15+ Game-Changing ERG Statistics – 2023 Research Updates for ERGs and DEI
Co-founder and Customer Success Director for Diverst
Aug 30, 2023
Employee Resource Groups, or ERGs, are now standard at companies across the US. They’re also becoming more established and widespread globally, especially in Canada and the UK. The growing interest and importance of DEI and other employee engagement needs means companies must better understand why these groups are now so common (and in such high demand from workers) and how to maximize the benefit of offering them to employees. Having ERG statistics to quote and data visualizations to share can be precisely what HR and learning and development leaders need to persuade their executive teams to invest in ERGs.

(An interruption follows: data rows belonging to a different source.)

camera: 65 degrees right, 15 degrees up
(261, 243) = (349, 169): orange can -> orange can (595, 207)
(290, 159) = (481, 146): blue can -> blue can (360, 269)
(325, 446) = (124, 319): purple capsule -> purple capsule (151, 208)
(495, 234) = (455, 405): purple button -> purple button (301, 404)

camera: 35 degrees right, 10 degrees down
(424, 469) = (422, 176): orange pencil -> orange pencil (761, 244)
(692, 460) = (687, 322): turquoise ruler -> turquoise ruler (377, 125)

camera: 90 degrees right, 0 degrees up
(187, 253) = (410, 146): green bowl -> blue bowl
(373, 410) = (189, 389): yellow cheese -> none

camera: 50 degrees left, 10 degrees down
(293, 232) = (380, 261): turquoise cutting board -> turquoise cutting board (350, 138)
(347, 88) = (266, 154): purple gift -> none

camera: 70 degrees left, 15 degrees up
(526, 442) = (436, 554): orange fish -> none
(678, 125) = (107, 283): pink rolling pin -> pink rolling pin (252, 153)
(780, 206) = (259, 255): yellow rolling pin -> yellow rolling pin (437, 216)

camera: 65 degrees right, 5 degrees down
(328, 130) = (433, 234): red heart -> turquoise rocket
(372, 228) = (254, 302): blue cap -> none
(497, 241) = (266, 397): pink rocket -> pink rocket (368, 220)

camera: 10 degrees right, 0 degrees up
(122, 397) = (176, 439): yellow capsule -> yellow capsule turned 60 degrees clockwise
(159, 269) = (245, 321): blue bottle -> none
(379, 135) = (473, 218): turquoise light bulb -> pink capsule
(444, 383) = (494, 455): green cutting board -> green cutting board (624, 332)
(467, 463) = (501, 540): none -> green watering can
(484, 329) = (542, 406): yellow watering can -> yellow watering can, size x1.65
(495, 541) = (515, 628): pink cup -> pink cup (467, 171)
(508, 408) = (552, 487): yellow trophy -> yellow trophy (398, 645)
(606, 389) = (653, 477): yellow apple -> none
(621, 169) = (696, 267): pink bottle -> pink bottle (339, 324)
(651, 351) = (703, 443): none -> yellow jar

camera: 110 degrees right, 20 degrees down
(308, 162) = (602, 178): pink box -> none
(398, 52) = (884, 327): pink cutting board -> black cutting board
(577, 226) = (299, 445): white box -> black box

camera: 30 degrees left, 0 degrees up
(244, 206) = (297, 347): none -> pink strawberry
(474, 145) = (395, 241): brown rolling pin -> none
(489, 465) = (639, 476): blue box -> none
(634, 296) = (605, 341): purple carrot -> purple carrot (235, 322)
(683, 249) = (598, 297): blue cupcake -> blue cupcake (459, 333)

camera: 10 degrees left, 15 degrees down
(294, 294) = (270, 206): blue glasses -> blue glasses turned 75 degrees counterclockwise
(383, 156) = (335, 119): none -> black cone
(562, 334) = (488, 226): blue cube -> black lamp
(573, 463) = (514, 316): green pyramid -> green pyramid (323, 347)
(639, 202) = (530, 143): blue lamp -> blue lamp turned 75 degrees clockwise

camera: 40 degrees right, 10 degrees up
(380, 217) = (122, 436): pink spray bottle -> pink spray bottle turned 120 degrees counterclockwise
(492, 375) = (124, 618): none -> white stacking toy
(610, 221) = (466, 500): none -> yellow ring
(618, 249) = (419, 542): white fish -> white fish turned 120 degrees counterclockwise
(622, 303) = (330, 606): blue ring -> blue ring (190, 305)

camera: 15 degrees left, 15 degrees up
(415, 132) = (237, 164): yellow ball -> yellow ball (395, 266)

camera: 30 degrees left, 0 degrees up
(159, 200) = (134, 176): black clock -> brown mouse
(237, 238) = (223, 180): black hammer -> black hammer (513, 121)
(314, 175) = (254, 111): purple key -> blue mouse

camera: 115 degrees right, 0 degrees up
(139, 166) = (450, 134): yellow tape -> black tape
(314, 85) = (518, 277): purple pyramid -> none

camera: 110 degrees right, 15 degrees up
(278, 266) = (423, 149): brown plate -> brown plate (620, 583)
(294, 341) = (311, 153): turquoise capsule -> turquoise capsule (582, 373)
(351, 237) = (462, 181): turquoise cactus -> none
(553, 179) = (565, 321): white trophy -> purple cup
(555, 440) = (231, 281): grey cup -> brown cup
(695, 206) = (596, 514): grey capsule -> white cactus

Because adequate data on ERGs is often hard to find, this post should help you better understand the landscape and why ERGs are just as important as they’ve always been — and maybe even more so in our increasingly diverse workplaces. Feel free to use any information you find here, including any data and charts we’ve created on employee resource groups.
Below, you’ll find data on the following ERG and ERG-aligned topics:
- ERG stats covering the Fair360/DiversityInc Top 50
- Critical DEI stats
This data can (and will) change in the future, so be sure to bookmark this page or use Google Alerts to get updated immediately when there are changes to this page. Not sure how to use Google Alerts? Here’s how:
- Log into your Google account (you can also do this if your work email account is hosted by Google).
- Go to the Alerts page (www.google.com/alerts)
- In the line where you see “Create alerts about…” but the URL for this page (www.diverst.com/ERG-statistics/)
- Adjust the settings (such as alert frequency and language)
- And you’re done!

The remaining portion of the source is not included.